On Mar 2, 2015, at 20:18 , Patrick J. Collins <[email protected]>
wrote:
>
> The problem doing it this way s that
> sometimes I need this to work with an array of ints... NSNumber and NSArray
> gave me the flexiblity of being able to use floats/ints and not have it
> matter.
It didn’t *not* matter, really. If your NSNumbers boxed floats sometimes and
ints other times, you should strictly have been using ‘floatValue’ sometimes
and ‘intValue’ other times. Applying ‘floatValue’ to a boxed int only works if
the int is small enough to be representable as a float. So let’s assume that
and continue…
> Now, with this approach, I am not sure how to handle ints without having
> another method with duplicate code.
There are multiple approaches, depending on the level of performance you need:
— You can write duplicate code, which is probably not terrible if there are
only two underlying types.
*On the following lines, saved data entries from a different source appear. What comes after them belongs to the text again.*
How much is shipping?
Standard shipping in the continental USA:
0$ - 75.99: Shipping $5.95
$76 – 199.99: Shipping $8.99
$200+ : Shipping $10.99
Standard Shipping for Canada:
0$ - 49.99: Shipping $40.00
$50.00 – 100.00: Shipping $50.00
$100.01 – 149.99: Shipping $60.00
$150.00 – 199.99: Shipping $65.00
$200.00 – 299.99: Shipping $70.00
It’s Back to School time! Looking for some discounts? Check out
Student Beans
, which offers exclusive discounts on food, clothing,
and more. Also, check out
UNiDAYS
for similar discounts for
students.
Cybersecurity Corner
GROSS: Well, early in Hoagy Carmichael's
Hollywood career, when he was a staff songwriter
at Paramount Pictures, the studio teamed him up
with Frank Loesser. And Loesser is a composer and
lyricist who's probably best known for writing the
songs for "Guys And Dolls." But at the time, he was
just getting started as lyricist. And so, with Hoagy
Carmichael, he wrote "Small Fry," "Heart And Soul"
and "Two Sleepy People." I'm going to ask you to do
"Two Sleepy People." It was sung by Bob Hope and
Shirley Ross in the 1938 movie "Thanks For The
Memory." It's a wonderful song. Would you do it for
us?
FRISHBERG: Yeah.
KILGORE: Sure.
You can actually write the code only once, by
putting it in a macro, then invoking the macro in 2 different contexts.
(Welcome the world of C !)
— Since we’re assuming that the ints fit in a float, you could do one-time
conversion from int to float for your original input buffer, and a one-time
conversion from float to int for your final output buffer.
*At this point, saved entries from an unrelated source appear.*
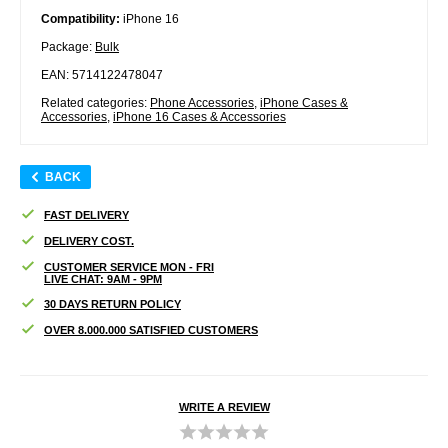
Compatibility:
iPhone 16
Package:
Bulk
EAN: 5714122478047
Related categories:
Phone Accessories
,
iPhone Cases &
Accessories
,
iPhone 16 Cases & Accessories
BACK
FAST DELIVERY
DELIVERY COST.
CUSTOMER SERVICE MON - FRI
LIVE CHAT: 9AM - 9PM
30 DAYS RETURN POLICY
OVER 8.000.000 SATISFIED CUSTOMERS
WRITE A REVIEW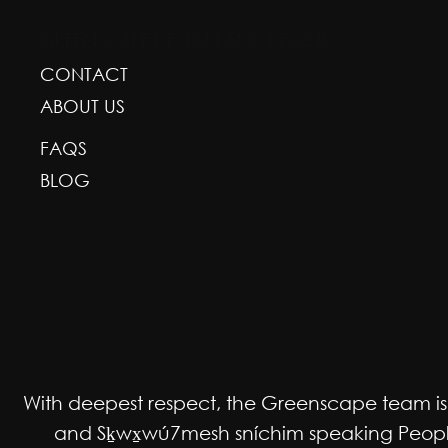
GREENSCAPE DESIGN AND DECOR
CONTACT
ABOUT US
FAQS
BLOG
With deepest respect, the Greenscape team is gr
and Sḵwx̱wú7mesh sníchim speaking Peoples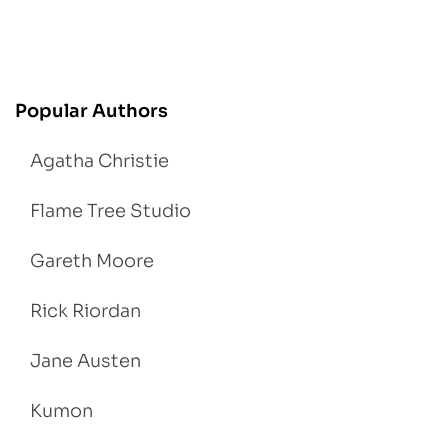
Popular Authors
Agatha Christie
Flame Tree Studio
Gareth Moore
Rick Riordan
Jane Austen
Kumon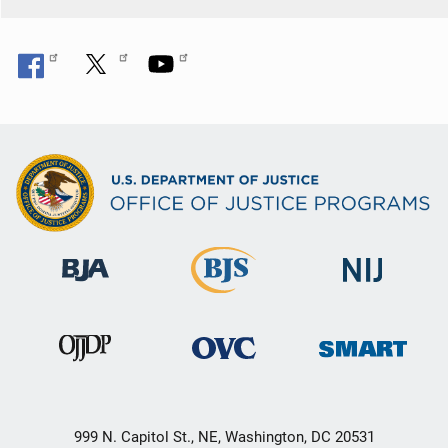
999 N. Capitol St., NE, Washington, DC 20531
— You can use a pseudo-subscripting function to retrieve individual samples
from your buffer, and have the function know which type of value is stored. By
declaring the function inline, you can avoid function-call overhead, and the
compiler will probably do a pretty good job of optimizing the resulting mess of
code.
I’d be inclined to try the 2nd of these 3 options, since it simplifies
everything else by pushing the housekeeping to one place at the beginning and
end of each processing sequence.
I’d also be inclined to wrap the sample buffer, and its size, and its
conversions, in a custom Obj-C object. That way you don’t have to supply a
passel of arguments to every call, just a single object reference — or even
just make the larger units of behavior be methods of this custom object, so the
reference is implicit.
There’s some analogy here with NSString, which has high-level methods with
UTF-16 semantics for convenience, but which (sometimes) might have an internal
UTF-8 representation of its characters, and which (always) can return a UTF-8
buffer of its characters, if you want it.
> Also, I thought I'd also bring up my lack of familiarity with C gives me some
> confusion about how to pass arrays around.
>
> So, if I understand correctly, if I have an array of a large size (not sure
> what that means, or how large), I can't just do:
> float floats[] = { ... }
>
> I need to actually do
>
> float *floats = (float *)malloc(size * sizeof(float));
Correct, you must use malloc, or something equivalent, like calloc, or even
NSData. The ‘[]’ declaration form is only suitable for arrays that are fixed at
compile time.
> and then I have to use &floats instead of floats?
>
> [ClosestValueFinder indexFor:-1.0f floats:&floats size:size];
No, absolutely not. The earlier declaration makes the type of ‘floats’ be
‘float*’, which is what this method expects. The type of ‘&floats’ is
‘float**’, which isn’t the right thing.